Yes, that will give you some confidence before coming to the ultimate "shark tank" – ICAST. Enough confidence to keep a smile on your face.
"'Shark Tank"’got us a lot of attention," Swofford said. "That definitely helped. But I think this is just a unique product. It's not like we're one lure in 100 new lures. It's just a fun product, so that helps."
The Shell Bobber is also practical. An 1.5-inch hard plastic arm lined with a spring is attached to the bottom (brass end) of the shell. The empty shell hull is crimped at the top, like an unfired shotgun shell, so it's sealed not to sink. Lift up the spring that surrounds the bottom plastic protrusion, place your line in the guide located there, release the spring and you're ready to cast.
Stafford made good money is his old job selling software contracts to auto dealers, but he wasn't having fun.
"I love doing this," he said. "It's a passion. And it's been a huge challenge along the way. You're always second-guessing yourself."
Of course, having Mark Cuban as a partner can ease the road bumps.
"It's crazy just knowing I can shoot him an email and get a response," Stafford said. "It might come back 1 a.m., and a lot of the words will be misspelled, but he's a very busy man. He's not a fisherman, but he saw something in us and our product. It has provided us a ton of resources."
2. The 4-in-1 Kombo Tool
Product: The 4-in-1 Kombo Tool
Company: KOMBO (www.combotool.com)
Location: Vancouver, Canada
President: Ryan Jesse
Previous occupation: Commercial painter
Ryan Jesse admits he's more of a "gadget guy" than a fisherman. That's reflected in his 4-in-1 Kombo Tool, which combines a fillet knife, a knife sharpener, a fish club and a gut scoop, which works well in removing that blood-line clinging to a fish's back bone.
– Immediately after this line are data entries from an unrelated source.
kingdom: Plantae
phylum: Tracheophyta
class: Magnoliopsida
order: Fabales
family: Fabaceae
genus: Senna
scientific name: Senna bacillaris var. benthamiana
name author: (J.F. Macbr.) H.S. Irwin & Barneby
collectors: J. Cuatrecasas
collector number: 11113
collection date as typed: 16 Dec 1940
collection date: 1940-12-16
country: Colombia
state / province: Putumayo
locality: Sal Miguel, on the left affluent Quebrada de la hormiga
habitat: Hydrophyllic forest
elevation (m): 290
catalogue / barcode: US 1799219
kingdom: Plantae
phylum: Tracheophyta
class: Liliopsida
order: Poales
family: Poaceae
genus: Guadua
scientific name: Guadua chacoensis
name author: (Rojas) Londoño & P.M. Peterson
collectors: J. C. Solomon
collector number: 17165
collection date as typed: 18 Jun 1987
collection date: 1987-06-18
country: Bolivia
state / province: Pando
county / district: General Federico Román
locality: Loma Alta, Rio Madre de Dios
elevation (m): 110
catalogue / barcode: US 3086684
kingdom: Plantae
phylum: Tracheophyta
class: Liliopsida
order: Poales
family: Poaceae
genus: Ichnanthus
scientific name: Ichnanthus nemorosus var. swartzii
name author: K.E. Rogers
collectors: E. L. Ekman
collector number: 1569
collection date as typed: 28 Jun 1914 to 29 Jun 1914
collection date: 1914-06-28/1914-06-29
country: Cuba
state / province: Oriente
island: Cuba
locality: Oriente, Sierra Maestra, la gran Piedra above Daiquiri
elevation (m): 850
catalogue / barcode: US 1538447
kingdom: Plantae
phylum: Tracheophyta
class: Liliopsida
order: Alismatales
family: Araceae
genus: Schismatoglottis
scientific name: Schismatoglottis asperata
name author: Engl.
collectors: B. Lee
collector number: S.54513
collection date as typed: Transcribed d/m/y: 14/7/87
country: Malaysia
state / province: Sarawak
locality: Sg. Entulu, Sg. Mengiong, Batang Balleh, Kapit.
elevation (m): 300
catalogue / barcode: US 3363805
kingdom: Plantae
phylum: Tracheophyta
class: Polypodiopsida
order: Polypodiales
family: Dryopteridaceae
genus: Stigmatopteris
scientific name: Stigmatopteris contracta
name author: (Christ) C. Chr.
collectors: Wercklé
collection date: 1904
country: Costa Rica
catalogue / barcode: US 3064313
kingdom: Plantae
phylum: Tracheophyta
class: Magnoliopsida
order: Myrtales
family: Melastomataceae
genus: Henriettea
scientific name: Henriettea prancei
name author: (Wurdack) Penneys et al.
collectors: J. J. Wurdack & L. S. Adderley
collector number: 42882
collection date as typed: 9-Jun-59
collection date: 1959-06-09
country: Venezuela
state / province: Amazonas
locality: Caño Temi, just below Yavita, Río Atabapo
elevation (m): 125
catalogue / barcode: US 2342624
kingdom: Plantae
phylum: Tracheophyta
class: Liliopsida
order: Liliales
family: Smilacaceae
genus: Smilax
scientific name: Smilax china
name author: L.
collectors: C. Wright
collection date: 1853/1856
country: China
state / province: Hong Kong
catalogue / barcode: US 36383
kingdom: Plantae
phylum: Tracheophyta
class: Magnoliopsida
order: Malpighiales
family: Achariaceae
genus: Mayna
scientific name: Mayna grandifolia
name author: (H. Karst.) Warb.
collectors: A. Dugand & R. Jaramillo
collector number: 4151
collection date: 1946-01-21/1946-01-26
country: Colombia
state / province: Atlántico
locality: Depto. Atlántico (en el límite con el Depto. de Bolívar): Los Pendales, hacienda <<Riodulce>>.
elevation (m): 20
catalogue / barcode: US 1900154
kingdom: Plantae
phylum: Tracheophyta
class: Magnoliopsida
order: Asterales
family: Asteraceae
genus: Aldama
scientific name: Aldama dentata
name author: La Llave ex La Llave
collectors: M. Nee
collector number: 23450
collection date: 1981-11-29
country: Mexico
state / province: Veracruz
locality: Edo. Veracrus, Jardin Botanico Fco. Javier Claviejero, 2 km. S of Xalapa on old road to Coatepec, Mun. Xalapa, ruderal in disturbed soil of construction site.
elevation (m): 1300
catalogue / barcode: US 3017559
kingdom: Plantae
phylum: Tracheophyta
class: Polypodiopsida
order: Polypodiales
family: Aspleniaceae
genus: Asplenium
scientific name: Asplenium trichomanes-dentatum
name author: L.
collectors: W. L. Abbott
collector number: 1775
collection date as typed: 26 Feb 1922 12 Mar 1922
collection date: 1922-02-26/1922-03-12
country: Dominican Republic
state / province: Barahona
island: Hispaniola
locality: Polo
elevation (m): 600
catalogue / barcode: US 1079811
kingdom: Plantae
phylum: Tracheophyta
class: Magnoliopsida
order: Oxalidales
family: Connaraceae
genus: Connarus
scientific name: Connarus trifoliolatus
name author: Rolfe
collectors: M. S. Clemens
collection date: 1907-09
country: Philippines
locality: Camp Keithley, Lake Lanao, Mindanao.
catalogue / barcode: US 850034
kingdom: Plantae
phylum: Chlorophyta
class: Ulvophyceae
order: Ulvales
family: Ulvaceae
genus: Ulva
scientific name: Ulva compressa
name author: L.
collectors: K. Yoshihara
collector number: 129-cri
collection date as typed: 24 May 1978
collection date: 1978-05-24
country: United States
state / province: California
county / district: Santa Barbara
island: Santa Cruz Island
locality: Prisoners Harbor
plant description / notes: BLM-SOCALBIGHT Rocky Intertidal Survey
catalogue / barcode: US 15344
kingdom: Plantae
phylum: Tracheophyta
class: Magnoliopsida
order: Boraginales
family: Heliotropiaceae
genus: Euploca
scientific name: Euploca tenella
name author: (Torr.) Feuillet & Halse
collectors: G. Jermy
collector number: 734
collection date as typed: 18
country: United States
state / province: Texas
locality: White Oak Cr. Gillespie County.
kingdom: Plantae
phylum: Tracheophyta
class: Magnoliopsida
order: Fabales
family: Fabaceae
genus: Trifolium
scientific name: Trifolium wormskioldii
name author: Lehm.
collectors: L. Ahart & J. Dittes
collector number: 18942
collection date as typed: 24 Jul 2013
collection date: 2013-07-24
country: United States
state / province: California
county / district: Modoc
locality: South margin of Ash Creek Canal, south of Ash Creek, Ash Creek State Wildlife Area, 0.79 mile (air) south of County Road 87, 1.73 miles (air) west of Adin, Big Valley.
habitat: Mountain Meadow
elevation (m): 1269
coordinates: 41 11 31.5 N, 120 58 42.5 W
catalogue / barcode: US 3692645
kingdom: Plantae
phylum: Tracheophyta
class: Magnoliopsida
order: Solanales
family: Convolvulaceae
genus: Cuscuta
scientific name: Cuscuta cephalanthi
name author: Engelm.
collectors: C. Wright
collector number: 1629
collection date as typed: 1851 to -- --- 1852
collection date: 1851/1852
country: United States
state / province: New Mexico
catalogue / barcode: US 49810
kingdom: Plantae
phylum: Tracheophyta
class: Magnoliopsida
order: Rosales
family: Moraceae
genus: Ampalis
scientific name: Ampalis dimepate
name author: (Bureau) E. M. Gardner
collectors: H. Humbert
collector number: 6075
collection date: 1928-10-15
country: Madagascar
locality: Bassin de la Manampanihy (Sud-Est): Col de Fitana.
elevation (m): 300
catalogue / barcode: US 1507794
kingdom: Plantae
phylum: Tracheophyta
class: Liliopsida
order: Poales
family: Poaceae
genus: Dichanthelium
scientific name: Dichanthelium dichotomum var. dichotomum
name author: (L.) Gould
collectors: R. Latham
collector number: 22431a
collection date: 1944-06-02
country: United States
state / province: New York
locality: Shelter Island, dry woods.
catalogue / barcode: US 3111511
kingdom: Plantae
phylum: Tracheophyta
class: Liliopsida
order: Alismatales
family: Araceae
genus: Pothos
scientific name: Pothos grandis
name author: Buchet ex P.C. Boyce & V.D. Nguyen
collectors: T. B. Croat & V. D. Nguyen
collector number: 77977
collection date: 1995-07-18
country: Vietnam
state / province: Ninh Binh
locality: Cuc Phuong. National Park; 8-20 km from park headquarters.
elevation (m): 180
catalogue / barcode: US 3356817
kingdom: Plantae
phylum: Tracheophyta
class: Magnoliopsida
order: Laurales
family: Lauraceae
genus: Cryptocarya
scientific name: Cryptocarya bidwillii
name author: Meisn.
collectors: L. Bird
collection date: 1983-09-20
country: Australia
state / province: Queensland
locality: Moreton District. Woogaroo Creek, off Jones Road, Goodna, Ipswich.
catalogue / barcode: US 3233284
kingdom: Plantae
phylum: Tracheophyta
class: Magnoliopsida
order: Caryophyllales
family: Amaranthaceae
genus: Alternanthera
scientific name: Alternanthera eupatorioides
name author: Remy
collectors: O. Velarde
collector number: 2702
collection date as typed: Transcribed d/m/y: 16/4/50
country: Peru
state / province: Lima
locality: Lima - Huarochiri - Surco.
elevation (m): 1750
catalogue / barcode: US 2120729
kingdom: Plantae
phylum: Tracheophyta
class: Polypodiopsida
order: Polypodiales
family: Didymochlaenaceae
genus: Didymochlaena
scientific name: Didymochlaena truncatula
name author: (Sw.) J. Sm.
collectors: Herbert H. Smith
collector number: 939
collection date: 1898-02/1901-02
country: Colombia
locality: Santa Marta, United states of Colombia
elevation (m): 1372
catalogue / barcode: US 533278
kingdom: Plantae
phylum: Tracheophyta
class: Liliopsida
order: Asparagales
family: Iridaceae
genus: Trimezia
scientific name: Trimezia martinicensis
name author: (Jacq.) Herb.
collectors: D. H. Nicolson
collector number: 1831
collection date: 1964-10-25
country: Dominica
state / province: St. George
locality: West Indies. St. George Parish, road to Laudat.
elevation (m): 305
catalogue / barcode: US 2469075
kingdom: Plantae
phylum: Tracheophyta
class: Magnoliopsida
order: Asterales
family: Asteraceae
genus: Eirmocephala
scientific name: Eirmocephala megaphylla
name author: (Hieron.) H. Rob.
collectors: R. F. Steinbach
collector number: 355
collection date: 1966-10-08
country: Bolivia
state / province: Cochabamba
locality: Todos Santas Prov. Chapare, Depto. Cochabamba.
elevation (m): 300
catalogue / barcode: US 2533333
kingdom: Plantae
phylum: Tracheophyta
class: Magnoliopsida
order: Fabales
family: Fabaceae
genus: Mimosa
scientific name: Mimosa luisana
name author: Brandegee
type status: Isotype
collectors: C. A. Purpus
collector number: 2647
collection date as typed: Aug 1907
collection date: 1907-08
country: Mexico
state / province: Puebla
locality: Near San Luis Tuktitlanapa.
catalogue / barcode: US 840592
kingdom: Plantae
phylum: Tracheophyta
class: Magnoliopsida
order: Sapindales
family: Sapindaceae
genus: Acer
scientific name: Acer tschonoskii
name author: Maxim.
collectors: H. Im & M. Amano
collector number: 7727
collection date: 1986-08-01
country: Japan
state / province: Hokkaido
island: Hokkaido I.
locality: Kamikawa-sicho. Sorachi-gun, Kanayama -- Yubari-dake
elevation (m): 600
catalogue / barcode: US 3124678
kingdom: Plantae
This isn't his first ICAST rodeo, so to speak. But he learned enough last year at the show in Las Vegas that he didn't consider skipping it this year despite the move to Orlando, much further away from his Vancouver home.
"It's more about innovation than fishing with me," Jesse said. "I'm always coming up with new ideas as a way to solve problems."
Speaking of problems, Jesse found last year at ICAST there were a few design flaws in a previous version of the Kombo Tool, at least as far as some potential distributors were concerned. A safety latch needed to be added to the knife sheath and the packaging needed to be redone so the knife was made more obvious, rather than being tucked into it's scabbard.
So Jesse came back to ICAST in Orlando with a new and improved Kombo Tool. It has a manufacturer's standard retail price of $29.99.
"That's pretty much what you'll pay for a good quality fillet knife," Jesse said. “They've sold like hotcakes around Christmas and Father's Day. We were featured about eight or nine months ago on 'In-Crate.com,' with is basically a gadget show. Sales went through the roof when that happened."
Jesse expects he and his other two partners will soon unveil other products, including one more for the camping than fishing market.
"We've got a few more coming down the pipe," he said.
But every minute spent at ICAST will only serve to educate Jesse in his newly chosen field.
"ICAST is all about building relationships," Jesse said. "You can learn a lot from guys that have been in this industry for a long time. There's a wealth of information here. Mainly, you can learn a lot about what not to do, so you don't have to pay the price yourself."
His previous career as a successful commercial painter appears increasingly in the distance.
Added Jesse, "Flying to Florida versus slinging a roller, yeah, I'd rather do this."